▶ **Problem**
The lines below starting at the line containing "Tampoco corresponde extrapolar sus" and ending at the line containing "Hace 3 días" are to be repeated exactly, with both ends kept and nothing else added.

[[ Supplied records, beginning ]]

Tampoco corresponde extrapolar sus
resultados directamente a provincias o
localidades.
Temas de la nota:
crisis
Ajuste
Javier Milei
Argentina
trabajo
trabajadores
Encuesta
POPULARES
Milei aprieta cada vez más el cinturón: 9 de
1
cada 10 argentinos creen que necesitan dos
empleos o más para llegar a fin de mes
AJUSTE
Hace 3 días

[[ Supplied records, end ]]
[[ Supplied records, beginning ]]

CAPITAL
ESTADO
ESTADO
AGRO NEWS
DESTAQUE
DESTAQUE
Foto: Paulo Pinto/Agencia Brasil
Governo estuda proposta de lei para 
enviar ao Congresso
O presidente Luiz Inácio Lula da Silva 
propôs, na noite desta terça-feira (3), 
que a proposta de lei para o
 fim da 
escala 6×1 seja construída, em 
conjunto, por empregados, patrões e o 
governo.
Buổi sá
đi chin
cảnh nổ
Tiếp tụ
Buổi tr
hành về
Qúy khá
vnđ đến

[[ Supplied records, end ]]

▶ **Answer section**
Tampoco corresponde extrapolar sus
resultados directamente a provincias o
localidades.
Temas de la nota:
crisis
Ajuste
Javier Milei
Argentina
trabajo
trabajadores
Encuesta
POPULARES
Milei aprieta cada vez más el cinturón: 9 de
1
cada 10 argentinos creen que necesitan dos
empleos o más para llegar a fin de mes
AJUSTE
Hace 3 días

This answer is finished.